1. State the conditions for which two events are said to be independent.
2. What are the conditions for a function to be a random variable?
3. Define sample space and classify the types of sample space.
4. Define Joint and Conditional Probability.
5. Define Equally likely events, Exhaustive events and Mutually exclusive events.
6. State the theorem of total probability.
7. Define Random variable with a Example.
Answers
Answer:
1. Independent Events:
Two events A and B are said to be independent if the fact that one event has occurred does not affect the probability that the other event will occur.
If whether or not one event occurs does affect the probability that the other event will occur, then the two events are said to be dependent.
2. In the development of the probability function for a discrete random variable, two conditions must be satisfied:
(1) f(x) must be nonnegative for each value of the random variable, and
(2) the sum of the probabilities for each value of the random variable must equal one.
3. In probability, sample space is a set of all possible outcomes of an experiment.
- A sample space can be finite or infinite.
- A sample space can be discrete or continuous.
- A sample space can be countable or uncountable.
4. Joint probability is the probability of two events occurring simultaneously. Marginal probability is the probability of an event irrespective of the outcome of another variable.
Conditional probability is the probability of one event occurring in the presence of a second event.
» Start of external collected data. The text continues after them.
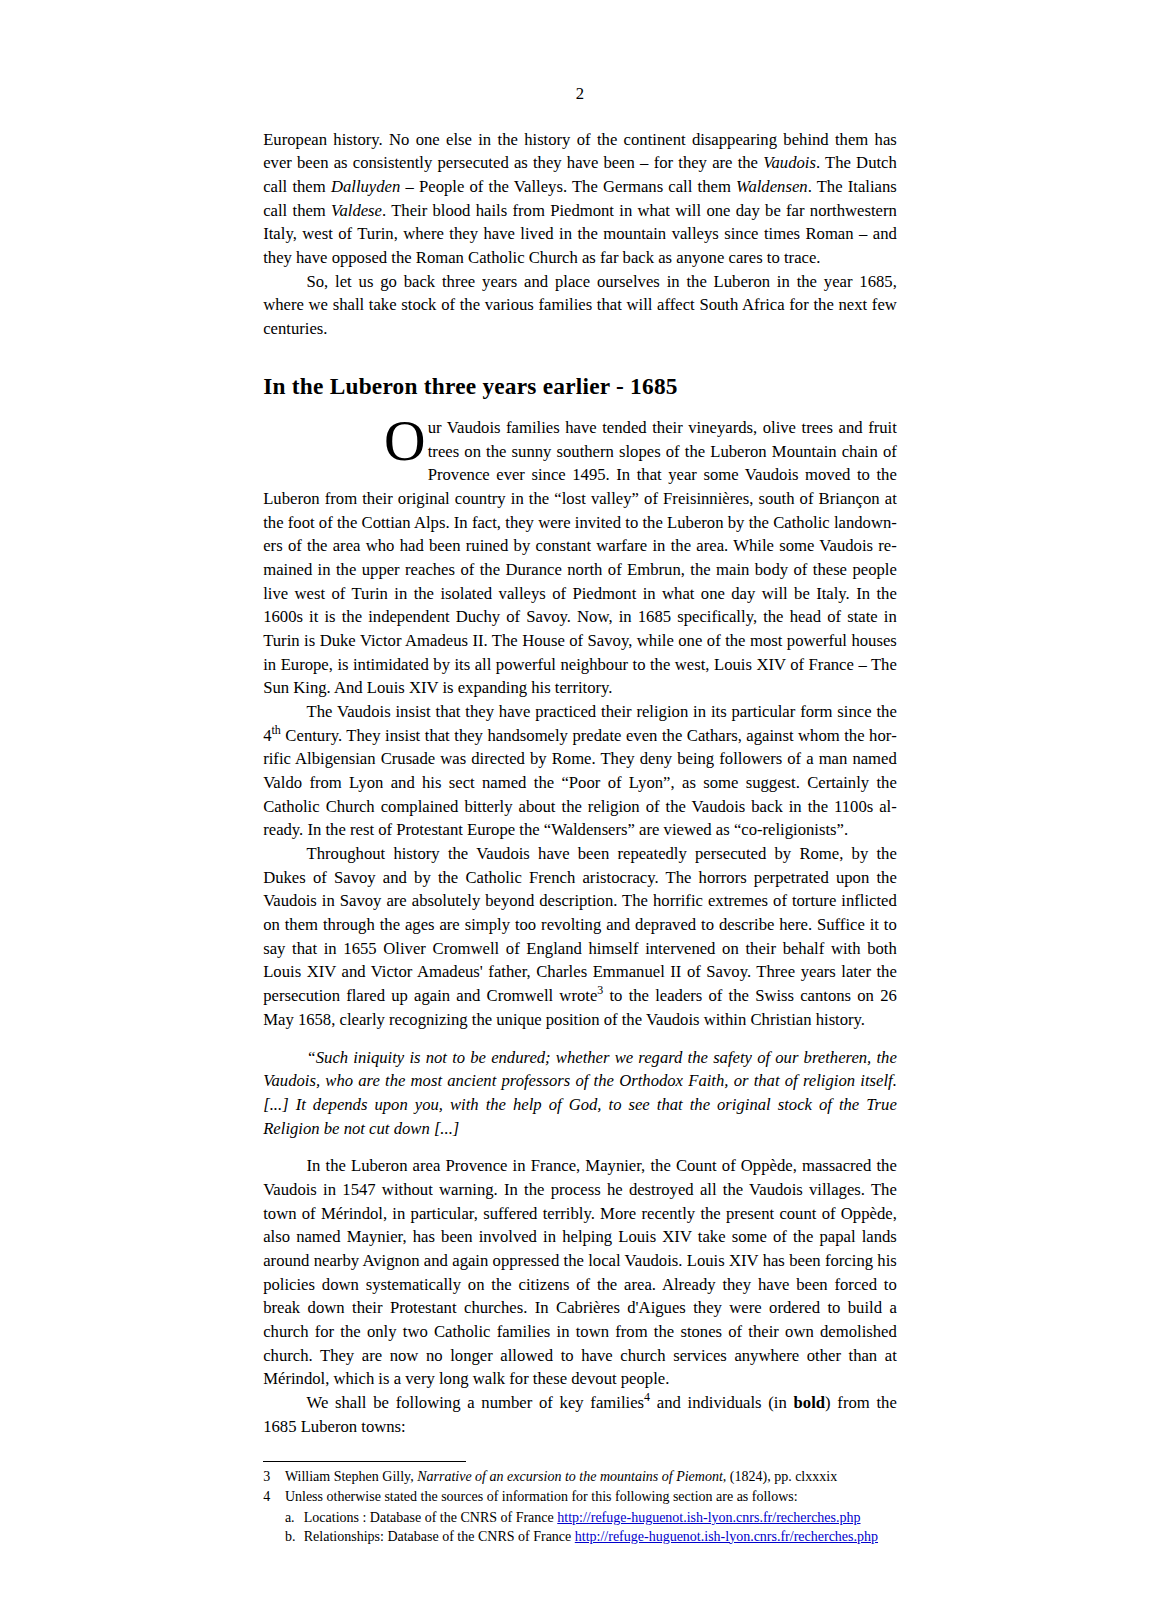2
European history. No one else in the history of the continent disappearing behind them has ever been as consistently persecuted as they have been – for they are the Vaudois. The Dutch call them Dalluyden – People of the Valleys. The Germans call them Waldensen. The Italians call them Valdese. Their blood hails from Piedmont in what will one day be far northwestern Italy, west of Turin, where they have lived in the mountain valleys since times Roman – and they have opposed the Roman Catholic Church as far back as anyone cares to trace.
So, let us go back three years and place ourselves in the Luberon in the year 1685, where we shall take stock of the various families that will affect South Africa for the next few centuries.
In the Luberon three years earlier - 1685
Our Vaudois families have tended their vineyards, olive trees and fruit trees on the sunny southern slopes of the Luberon Mountain chain of Provence ever since 1495. In that year some Vaudois moved to the Luberon from their original country in the “lost valley” of Freisinnières, south of Briançon at the foot of the Cottian Alps. In fact, they were invited to the Luberon by the Catholic landowners of the area who had been ruined by constant warfare in the area. While some Vaudois remained in the upper reaches of the Durance north of Embrun, the main body of these people live west of Turin in the isolated valleys of Piedmont in what one day will be Italy. In the 1600s it is the independent Duchy of Savoy. Now, in 1685 specifically, the head of state in Turin is Duke Victor Amadeus II. The House of Savoy, while one of the most powerful houses in Europe, is intimidated by its all powerful neighbour to the west, Louis XIV of France – The Sun King. And Louis XIV is expanding his territory.
The Vaudois insist that they have practiced their religion in its particular form since the 4th Century. They insist that they handsomely predate even the Cathars, against whom the horrific Albigensian Crusade was directed by Rome. They deny being followers of a man named Valdo from Lyon and his sect named the “Poor of Lyon”, as some suggest. Certainly the Catholic Church complained bitterly about the religion of the Vaudois back in the 1100s already. In the rest of Protestant Europe the “Waldensers” are viewed as “co-religionists”.
Throughout history the Vaudois have been repeatedly persecuted by Rome, by the Dukes of Savoy and by the Catholic French aristocracy. The horrors perpetrated upon the Vaudois in Savoy are absolutely beyond description. The horrific extremes of torture inflicted on them through the ages are simply too revolting and depraved to describe here. Suffice it to say that in 1655 Oliver Cromwell of England himself intervened on their behalf with both Louis XIV and Victor Amadeus' father, Charles Emmanuel II of Savoy. Three years later the persecution flared up again and Cromwell wrote3 to the leaders of the Swiss cantons on 26 May 1658, clearly recognizing the unique position of the Vaudois within Christian history.
“Such iniquity is not to be endured; whether we regard the safety of our bretheren, the Vaudois, who are the most ancient professors of the Orthodox Faith, or that of religion itself. [...] It depends upon you, with the help of God, to see that the original stock of the True Religion be not cut down [...]
In the Luberon area Provence in France, Maynier, the Count of Oppède, massacred the Vaudois in 1547 without warning. In the process he destroyed all the Vaudois villages. The town of Mérindol, in particular, suffered terribly. More recently the present count of Oppède, also named Maynier, has been involved in helping Louis XIV take some of the papal lands around nearby Avignon and again oppressed the local Vaudois. Louis XIV has been forcing his policies down systematically on the citizens of the area. Already they have been forced to break down their Protestant churches. In Cabrières d'Aigues they were ordered to build a church for the only two Catholic families in town from the stones of their own demolished church. They are now no longer allowed to have church services anywhere other than at Mérindol, which is a very long walk for these devout people.
We shall be following a number of key families4 and individuals (in bold) from the 1685 Luberon towns:
3
William Stephen Gilly, Narrative of an excursion to the mountains of Piemont, (1824), pp. clxxxix
4
Unless otherwise stated the sources of information for this following section are as follows:
a. Locations : Database of the CNRS of France http://refuge-huguenot.ish-lyon.cnrs.fr/recherches.php
b. Relationships: Database of the CNRS of France http://refuge-huguenot.ish-lyon.cnrs.fr/recherches.php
5. Equally likely events are events that have the same theoretical probability (or likelihood) of occurring. Example. Each numeral on a die is equally likely to occur when the die is tossed. Sample space of throwing a die: { 1, 2, 3, 4, 5, 6 }
One or more events are said to be exhaustive if all the possible elementary events under the experiment are covered by the event(s) considered together. In other words, the events are said to be exhaustive when they are such that at least one of the events compulsorily occurs.
Mutually exclusive events are things that can't happen at the same time. For example, you can't run backwards and forwards at the same time. The events “running forward” and “running backwards” are mutually exclusive. Tossing a coin can also give you this type of event.
6. The total probability rule (also called the Law of Total Probability) breaks up probability calculations into distinct parts. It's used to find the probability of an event, A, when you don't know enough about A's probabilities to calculate it directly. ... The total probability rule is: P(A) = P(A∩B) + P(A∩Bc).
7. A typical example of a random variable is the outcome of a coin toss. Consider a probability distribution in which the outcomes of a random event are not equally likely to happen. If random variable, Y, is the number of heads we get from tossing two coins, then Y could be 0, 1, or 2.